**提供テキスト**
○ ○ ○ ○ ○

婚活してもうまくいかないのは、女性は地位が低い分自分の外見を磨くのに、男性は相変わらず世界一女性へのサービスが苦手で、外見も構わないというミスマッチが指摘されている(※9) 。
しかし、男女ともに多くの場合婚活のゴールは家父長的標準家族=「主な稼ぎ手の父親と補助的な稼ぎ手の母親、子どもが2人」を作るというもので、意識は昔のままだ。言い換えれば、先に述べた家父長制にはまり込んでいくのが婚活であるが、若い世代にはそのような家族像を受け入れることに無理が生じてきている。
とくに女性は、高い教育水準を背景に小さいころから自分自身の将来像を考えなさい、と育てられてきた。たとえば30歳で結婚するとすれば、大学から10数年築いてきたキャリアの多くを捨てたりあきらめたりせざるを得ない。結婚によって劣位に立たされるのを簡単に受け入れられないのは当然だろう。
また、20歳代前半男性の非正規雇用率は4割を超え、ひとたび非正規になると安定雇用に変わるのは難しい(※10) 。とすると妻子を養っていける経済力をもっている男性は減っているといえる。
このような状況で、50代以上の親世代がうまくいったライフススタイルを、子ども世代も合わせること自体、無理がある。にもかかわらず親世代のやり方を踏襲しようとすれば、女性は誰かに依存するかとか、男性は誰を養うといったちぐはぐな話しになってしまう。
若年女性をめぐる経済・社会的状況、心理状態などをみると、「未婚女性が結婚に夢や希望を託せない社会」というのが浮かび上がってくる。

子ども手当が政治課題になっている。現金をばらまくのではなく、保育園をもっと作るべきだという議論もある。また、産休・育休明けにもとの仕事に戻れないという「育休切り」も問題になっている。公務員や教員、あるいは大手企業など恵まれた職場環境以外で働く女性たちの多くは、1年間もその仕事を退いた後に職場復帰するのは困難ではないか。労働市場では子育てで休業するのはリスクと考えられているからだ。
だから女性は結婚か仕事かの2択で悩み、結婚し、子どもができたら仕事を辞めなければいけないと思って悩む。この現状を変えない限り、結婚を躊躇する女性は増え続けるだろう。
ひと昔前であれば、結婚であっさり仕事を捨ててしまったのが、現在は仕事に生き甲斐を見出し、ずっと続けたいと考える女性が増えた。だから、若い女性で結婚か仕事かで悶々としたものを抱えている人は多いと思われる。が、彼女たちの心理状況は社会において表面化していないように思われる。

○ ○ ○ ○ ○

**指示**
- a) 婚活をめぐる文章で「恵まれた職場環境」の例として挙げられている職場を、すべて列挙してください。
- b) 婚活をめぐる文章から、「とくに女性は、高い教育水準を」を含む語句で始まり「ぐはぐな話しになってしまう。」で終わる部分を、そのまま返してください。

○ ○ ○ ○ ○

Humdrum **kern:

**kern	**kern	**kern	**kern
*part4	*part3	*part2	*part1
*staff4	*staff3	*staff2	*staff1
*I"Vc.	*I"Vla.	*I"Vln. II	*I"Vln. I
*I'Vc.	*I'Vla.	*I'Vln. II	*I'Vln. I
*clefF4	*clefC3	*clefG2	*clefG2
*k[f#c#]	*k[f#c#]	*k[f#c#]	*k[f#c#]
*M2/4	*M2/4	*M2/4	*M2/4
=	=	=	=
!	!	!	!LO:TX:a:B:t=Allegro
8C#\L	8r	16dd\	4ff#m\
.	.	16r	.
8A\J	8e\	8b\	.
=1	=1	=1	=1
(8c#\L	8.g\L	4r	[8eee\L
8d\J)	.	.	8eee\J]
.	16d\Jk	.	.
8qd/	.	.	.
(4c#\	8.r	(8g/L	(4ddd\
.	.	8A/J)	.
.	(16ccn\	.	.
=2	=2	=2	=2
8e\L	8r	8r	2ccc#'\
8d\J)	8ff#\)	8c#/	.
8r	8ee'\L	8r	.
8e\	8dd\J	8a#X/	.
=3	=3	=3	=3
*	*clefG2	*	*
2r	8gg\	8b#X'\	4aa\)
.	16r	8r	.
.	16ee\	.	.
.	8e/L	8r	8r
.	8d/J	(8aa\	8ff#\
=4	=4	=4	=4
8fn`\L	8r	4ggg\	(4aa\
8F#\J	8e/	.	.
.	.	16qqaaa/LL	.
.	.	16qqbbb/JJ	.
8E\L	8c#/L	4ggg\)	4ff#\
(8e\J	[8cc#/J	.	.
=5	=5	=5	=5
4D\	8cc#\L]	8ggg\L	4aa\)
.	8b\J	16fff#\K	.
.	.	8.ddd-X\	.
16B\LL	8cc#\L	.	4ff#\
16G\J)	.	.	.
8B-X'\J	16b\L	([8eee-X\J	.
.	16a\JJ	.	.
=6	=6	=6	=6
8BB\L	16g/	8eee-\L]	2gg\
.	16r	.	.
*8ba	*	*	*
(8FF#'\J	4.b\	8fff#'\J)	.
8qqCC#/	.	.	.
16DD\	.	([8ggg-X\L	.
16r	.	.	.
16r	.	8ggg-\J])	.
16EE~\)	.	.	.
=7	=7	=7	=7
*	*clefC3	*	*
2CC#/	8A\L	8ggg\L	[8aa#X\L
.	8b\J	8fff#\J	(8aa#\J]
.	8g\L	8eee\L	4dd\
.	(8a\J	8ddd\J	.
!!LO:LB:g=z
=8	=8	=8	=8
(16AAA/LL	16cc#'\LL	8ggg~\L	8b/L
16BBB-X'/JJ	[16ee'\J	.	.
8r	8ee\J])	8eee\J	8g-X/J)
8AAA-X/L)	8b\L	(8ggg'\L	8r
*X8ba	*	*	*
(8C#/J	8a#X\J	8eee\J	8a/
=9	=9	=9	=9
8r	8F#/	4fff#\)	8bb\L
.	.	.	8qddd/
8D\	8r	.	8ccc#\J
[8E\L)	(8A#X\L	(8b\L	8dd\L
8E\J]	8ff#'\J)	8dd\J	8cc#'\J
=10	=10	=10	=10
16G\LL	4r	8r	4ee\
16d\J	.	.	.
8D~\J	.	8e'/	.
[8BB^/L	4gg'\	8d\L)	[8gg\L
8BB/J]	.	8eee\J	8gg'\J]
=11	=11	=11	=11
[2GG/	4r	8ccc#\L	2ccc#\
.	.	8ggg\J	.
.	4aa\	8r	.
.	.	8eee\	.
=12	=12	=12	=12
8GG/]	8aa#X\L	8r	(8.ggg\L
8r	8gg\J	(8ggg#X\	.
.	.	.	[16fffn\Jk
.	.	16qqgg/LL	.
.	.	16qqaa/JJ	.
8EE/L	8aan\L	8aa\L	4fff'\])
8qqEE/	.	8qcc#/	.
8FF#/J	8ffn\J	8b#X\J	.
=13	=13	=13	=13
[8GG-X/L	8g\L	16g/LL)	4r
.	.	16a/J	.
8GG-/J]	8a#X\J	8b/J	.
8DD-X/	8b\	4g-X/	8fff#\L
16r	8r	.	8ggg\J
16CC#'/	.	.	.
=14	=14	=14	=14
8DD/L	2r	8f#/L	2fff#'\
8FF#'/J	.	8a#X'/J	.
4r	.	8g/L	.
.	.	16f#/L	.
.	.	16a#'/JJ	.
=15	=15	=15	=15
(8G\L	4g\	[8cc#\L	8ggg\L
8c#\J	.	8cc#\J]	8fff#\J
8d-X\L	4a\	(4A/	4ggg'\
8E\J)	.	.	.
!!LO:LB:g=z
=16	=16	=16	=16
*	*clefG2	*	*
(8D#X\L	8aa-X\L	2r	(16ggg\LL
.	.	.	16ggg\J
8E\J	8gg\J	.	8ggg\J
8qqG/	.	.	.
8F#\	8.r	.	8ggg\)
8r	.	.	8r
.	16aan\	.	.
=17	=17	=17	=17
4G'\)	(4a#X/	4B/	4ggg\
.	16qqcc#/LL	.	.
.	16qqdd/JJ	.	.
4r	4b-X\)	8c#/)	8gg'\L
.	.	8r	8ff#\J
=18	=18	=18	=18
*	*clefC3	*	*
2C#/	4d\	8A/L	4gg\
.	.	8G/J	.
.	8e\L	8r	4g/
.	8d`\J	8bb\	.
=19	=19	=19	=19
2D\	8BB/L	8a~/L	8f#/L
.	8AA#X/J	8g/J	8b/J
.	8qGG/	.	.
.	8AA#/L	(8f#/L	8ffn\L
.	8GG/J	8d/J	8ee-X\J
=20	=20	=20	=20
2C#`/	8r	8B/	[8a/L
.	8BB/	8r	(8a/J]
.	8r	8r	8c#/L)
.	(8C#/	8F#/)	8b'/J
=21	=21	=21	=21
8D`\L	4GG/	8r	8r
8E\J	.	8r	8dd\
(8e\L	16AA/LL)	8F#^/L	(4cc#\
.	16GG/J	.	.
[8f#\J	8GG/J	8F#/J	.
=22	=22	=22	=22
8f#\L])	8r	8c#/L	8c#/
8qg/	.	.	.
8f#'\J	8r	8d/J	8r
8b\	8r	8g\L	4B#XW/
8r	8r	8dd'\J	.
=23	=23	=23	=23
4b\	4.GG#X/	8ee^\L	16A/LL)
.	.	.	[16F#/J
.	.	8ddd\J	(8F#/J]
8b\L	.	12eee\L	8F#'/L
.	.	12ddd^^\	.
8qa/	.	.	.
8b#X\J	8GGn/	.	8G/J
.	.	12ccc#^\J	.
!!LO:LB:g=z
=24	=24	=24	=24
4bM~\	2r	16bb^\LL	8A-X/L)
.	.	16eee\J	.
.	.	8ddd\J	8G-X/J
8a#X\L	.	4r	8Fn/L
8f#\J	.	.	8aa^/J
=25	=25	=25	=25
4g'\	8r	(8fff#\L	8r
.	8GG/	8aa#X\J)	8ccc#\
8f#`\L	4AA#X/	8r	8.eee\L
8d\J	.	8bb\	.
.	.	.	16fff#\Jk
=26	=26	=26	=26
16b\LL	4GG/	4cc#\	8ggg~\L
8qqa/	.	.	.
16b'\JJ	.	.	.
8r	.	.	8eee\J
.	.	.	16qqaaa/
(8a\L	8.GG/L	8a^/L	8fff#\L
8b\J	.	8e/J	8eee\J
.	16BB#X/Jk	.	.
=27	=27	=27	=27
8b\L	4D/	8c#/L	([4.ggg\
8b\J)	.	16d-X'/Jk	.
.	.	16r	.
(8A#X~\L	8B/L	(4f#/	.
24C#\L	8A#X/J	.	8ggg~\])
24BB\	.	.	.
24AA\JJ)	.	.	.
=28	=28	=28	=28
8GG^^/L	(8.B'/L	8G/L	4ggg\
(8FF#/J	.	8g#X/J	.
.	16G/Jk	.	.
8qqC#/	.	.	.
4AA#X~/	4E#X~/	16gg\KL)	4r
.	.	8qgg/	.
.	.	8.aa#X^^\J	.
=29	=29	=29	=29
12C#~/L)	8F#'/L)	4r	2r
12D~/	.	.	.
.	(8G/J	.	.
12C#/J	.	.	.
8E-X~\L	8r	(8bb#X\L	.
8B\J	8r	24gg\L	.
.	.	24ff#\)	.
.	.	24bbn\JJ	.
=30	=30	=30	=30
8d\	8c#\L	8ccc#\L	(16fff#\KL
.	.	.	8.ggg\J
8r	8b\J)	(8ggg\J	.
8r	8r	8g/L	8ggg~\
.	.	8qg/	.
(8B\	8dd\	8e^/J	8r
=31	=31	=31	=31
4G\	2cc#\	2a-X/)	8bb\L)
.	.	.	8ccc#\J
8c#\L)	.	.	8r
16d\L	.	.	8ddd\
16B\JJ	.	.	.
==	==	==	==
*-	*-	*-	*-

○ ○ ○ ○ ○

**各タスクの回答**
- a)
- 公務員
- 教員
- 大手企業

- b)
とくに女性は、高い教育水準を背景に小さいころから自分自身の将来像を考えなさい、と育てられてきた。たとえば30歳で結婚するとすれば、大学から10数年築いてきたキャリアの多くを捨てたりあきらめたりせざるを得ない。結婚によって劣位に立たされるのを簡単に受け入れられないのは当然だろう。
また、20歳代前半男性の非正規雇用率は4割を超え、ひとたび非正規になると安定雇用に変わるのは難しい(※10) 。とすると妻子を養っていける経済力をもっている男性は減っているといえる。
このような状況で、50代以上の親世代がうまくいったライフススタイルを、子ども世代も合わせること自体、無理がある。にもかかわらず親世代のやり方を踏襲しようとすれば、女性は誰かに依存するかとか、男性は誰を養うといったちぐはぐな話しになってしまう。